Varanasi was an interesting backdrop for the story of the chaiwallah and academically ambitious girl who happens to be the daughter of a prostitute…
I thought to place God as a witness to everything in that subplot – good or bad. Even a place like Varanasi that one holds with great reverence and is known for its spiritual vibe, has filth around it. One would be surprised to know that such a place is among the top ten regions in the country where prostitution is rampant. It’s a sorry state of affairs and I wouldn’t want to get into that right now. I even thought of a Kolkata backdrop initially but finally were satisfied with the Varanasi setting. It also worked well to show that there’s another dimension to the place that devotees throng in big numbers.
It’s startling to hear the words of the academic in-charge that selling your body is a channel to get your work done in any arena…
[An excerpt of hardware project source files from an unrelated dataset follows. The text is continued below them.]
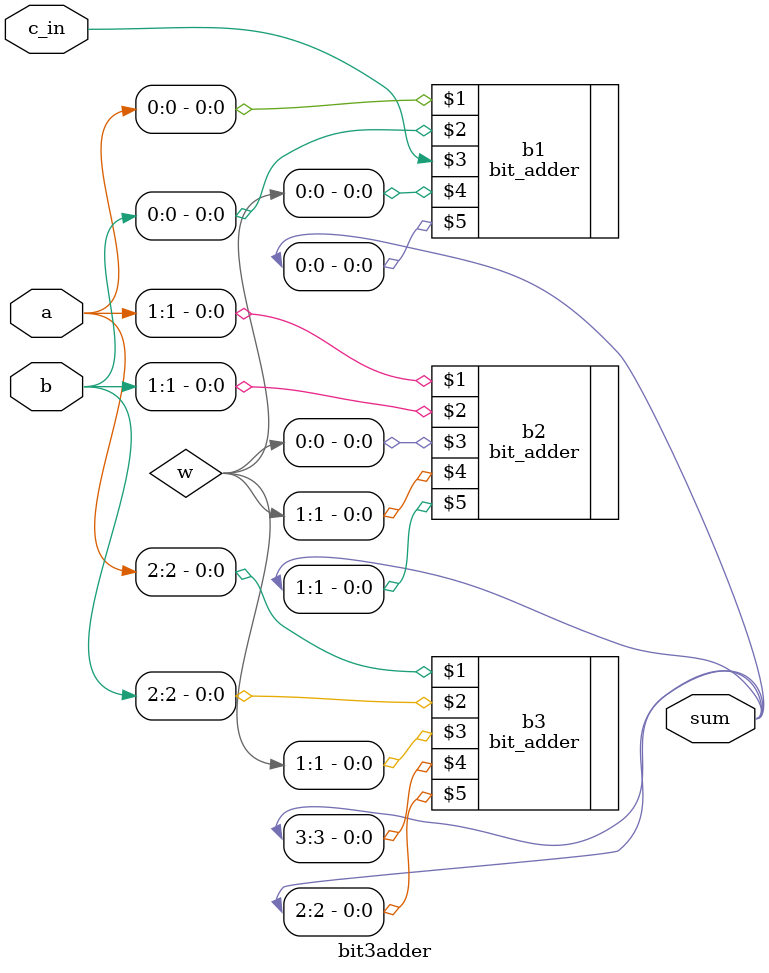
<source format=v>
`timescale 1ns / 1ps

module bit3adder(
    input [2:0]a,
    input [2:0]b,
    input c_in,
    output [3:0] sum
);
    wire [3:0]w;
    bit_adder b1(a[0],b[0],c_in,w[0],sum[0]);
    bit_adder b2(a[1],b[1],w[0],w[1],sum[1]);
    bit_adder b3(a[2],b[2],w[1],sum[3],sum[2]);
endmodule

</source>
I have seen so many students compromise with their dignity with professors, merely for the want of more marks in lab exams or even internals. Education is like a shield today and is viewed as something that guards us at all times and helps us remain strong. The mother of Jyothi (who hears the words of the academic in-charge) always wished to make her daughter a prostitute and a cash cow whom she could benefit out of. Education was the only outlet for the young girl to distance herself from all the filth that surrounded her. She saw it as an avenue where she could stand up on her own feet. However, she’s disgruntled to realise that one needs to sell their body even for academic growth. Making money with flesh trade would have come easy to her but she had left everything to study. The examination incharge thought of taking advantage of her vulnerable situation; but she realises academic pursuit is of little use if one had to tread this notorious path. It establishes the resolve of the character to lead a dignified life.
What did all the hardships involved in Johaar’s making teach you?
‘Ee cinema dwaara jeevitam nercheskunnanu’. My cousins and family members helped me through the making. My parents had given away 25 years of their savings to help their son pursue his dream. My father wanted to build a rice mill for long and he saved all the money for that. I had to live upto the trust, not merely as a son and felt responsible about it. A lot of incidents happened through the film. The shoots were postponed owing to the elections and other miscellaneous factors, delays built a lot of pressure on me. But, on any given day, we wrapped the shoot as per the plan and finished the film in 42 days. I wanted to give hope to the younger generation that once they had good content, they could pull off anything. Not anyone who has watched the film has called it amateurish and the credit goes to my technical team. Nothing will work when you don’t have a solid story to tell.
Tell us how your stint with Vijayendra Prasad helped your cause…
Working with Vijayendra Prasad helped me understand that the story is the heart and soul of every film. More importantly, he told me well about how do we tell it in a way that it captures the imagination of the viewer. No film with a weak story will survive at the box office. I can make Johaar as an arthouse film even today, but wanted to take the mainstream route, came up with terrific songs and background score and gave a contemporary twist to the story.